Objective: My objective in my project is to look at the way our perception of animals has developed through the ages in England, right up to the “Hunting Act” in 2004. I will attempt to understand why some people have different views then others, for instance to see if there is a direct correlation in opinion between those from a rural community and those that live in the countryside. I will address issues such as experimenting on animals, eating animals and using animals for sport (fox hunting). The philosopher that I will mainly focus on will be Peter Singer, who focused a lot of his work on arguing that animals should be treated as an equal to humans. I will look at his explanation of why animals should be given equal “consideration” as humans receive when deciding on how to act. Sources: As I have already mentioned the philosopher that I will mainly focus on is Peter Singer, so I will use his books, such as “Animal Liberation” and “Ethics”. Along with Singer, I will also look at philosopher such as Deleuze and theories such as Utilitarianism. I will also base a lot of my work on Roger Scruton’s book “Town and Country”, as he addresses the conflicting views of rural and urban communities. I will also look into the progress of the Animal Liberation movement, which can be found in publications such as “Horse and Hound”. Achievements: Having looked at the evolution of animal rights, a major reason for the change appears to be the reduction in contact with animals that those in urban communities now have.
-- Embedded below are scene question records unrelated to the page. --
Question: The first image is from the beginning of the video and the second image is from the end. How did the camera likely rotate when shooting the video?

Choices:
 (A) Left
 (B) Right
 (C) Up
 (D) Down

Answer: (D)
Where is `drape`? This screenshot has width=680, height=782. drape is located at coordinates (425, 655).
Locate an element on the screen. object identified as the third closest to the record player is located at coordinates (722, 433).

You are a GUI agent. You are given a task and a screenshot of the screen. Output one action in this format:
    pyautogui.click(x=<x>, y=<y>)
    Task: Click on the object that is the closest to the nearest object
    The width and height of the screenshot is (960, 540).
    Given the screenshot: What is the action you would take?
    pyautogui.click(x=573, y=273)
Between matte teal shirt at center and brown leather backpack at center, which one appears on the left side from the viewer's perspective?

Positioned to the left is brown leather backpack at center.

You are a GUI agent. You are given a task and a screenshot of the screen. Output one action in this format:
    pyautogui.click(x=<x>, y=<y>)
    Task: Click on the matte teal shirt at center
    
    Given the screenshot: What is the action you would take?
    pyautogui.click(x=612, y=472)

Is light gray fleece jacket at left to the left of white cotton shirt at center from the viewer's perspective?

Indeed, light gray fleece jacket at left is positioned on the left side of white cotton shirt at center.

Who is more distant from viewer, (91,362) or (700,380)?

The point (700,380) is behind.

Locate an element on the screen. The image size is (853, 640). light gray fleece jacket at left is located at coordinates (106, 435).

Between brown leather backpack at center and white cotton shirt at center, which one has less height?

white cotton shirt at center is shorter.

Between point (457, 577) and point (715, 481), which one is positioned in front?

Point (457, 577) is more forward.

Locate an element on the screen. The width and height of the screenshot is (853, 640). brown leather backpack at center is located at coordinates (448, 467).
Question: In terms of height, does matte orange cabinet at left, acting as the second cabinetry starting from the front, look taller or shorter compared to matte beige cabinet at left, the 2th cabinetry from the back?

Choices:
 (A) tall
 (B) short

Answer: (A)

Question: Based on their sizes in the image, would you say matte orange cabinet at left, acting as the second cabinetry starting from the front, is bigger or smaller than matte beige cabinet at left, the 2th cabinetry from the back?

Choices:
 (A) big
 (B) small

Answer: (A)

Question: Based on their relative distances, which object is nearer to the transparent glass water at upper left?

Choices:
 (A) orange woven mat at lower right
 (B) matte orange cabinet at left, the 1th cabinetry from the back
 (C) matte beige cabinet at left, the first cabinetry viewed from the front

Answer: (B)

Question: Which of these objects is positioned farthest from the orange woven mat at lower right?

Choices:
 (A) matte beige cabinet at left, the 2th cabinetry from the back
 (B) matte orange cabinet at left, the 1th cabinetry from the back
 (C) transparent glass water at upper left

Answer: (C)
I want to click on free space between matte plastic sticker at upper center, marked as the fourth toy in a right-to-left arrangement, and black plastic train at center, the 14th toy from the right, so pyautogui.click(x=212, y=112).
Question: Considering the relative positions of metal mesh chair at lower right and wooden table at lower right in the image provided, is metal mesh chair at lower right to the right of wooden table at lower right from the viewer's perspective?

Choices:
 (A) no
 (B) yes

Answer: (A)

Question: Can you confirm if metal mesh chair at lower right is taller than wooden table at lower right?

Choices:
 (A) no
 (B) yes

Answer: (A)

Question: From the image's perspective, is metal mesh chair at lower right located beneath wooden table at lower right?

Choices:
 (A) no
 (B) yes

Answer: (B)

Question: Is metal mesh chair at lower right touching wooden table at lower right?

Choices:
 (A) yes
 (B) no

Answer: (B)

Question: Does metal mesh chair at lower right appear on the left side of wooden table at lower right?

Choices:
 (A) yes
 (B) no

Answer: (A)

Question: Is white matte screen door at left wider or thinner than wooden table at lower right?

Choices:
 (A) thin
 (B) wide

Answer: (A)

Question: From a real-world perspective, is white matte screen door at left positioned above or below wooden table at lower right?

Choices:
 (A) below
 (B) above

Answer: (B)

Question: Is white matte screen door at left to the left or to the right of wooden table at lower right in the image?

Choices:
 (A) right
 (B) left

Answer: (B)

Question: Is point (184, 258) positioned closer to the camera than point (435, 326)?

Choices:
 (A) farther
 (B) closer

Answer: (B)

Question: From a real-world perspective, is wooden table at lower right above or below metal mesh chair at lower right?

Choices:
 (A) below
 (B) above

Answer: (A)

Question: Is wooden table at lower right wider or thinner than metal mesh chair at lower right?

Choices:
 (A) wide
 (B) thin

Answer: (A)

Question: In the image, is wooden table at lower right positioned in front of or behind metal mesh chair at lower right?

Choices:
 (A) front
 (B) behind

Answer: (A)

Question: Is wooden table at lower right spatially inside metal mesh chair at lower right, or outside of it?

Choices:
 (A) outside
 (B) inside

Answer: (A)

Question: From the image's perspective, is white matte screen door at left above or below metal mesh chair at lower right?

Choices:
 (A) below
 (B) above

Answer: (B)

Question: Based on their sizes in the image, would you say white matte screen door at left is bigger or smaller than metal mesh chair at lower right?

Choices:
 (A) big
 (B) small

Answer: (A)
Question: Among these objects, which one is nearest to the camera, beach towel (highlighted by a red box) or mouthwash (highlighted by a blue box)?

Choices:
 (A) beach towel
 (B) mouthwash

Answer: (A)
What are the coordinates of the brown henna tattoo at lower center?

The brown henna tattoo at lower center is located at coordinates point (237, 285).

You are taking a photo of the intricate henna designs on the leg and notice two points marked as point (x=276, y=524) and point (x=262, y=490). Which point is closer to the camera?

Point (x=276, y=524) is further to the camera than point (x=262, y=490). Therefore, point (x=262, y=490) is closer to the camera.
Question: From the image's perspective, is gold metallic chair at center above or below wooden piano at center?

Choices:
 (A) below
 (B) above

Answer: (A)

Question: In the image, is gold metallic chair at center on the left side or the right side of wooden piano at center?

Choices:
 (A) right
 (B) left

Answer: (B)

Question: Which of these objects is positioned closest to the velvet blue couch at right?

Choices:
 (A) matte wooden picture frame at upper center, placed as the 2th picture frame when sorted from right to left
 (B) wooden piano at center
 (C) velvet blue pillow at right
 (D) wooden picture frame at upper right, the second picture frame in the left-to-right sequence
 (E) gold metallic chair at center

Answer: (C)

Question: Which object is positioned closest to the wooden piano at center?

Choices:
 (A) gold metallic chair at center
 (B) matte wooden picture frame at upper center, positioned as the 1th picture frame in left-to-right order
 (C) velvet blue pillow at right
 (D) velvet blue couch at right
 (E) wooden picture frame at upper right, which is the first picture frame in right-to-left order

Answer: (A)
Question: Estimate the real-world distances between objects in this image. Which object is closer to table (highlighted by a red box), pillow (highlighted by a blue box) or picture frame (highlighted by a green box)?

Where as previously animals were spread out all over the country, with the agricultural and industrial revolutions animals no longer occupied the cities. Therefore the majority of contact that those people who lived in cities had with animals was with their pets. They therefore looked upon wild animals in the same way they do their pets, as individuals. This is in contrast to those in the countryside whose ‘livestock’ have a ‘working’ purpose. Due to the urban understanding of animals their conservation attitudes often cause more harm to the species they are attempting to save then good. For instance, by making badgers protected species it has caused an outbreak of TB amongst badgers which is being spread to cattle.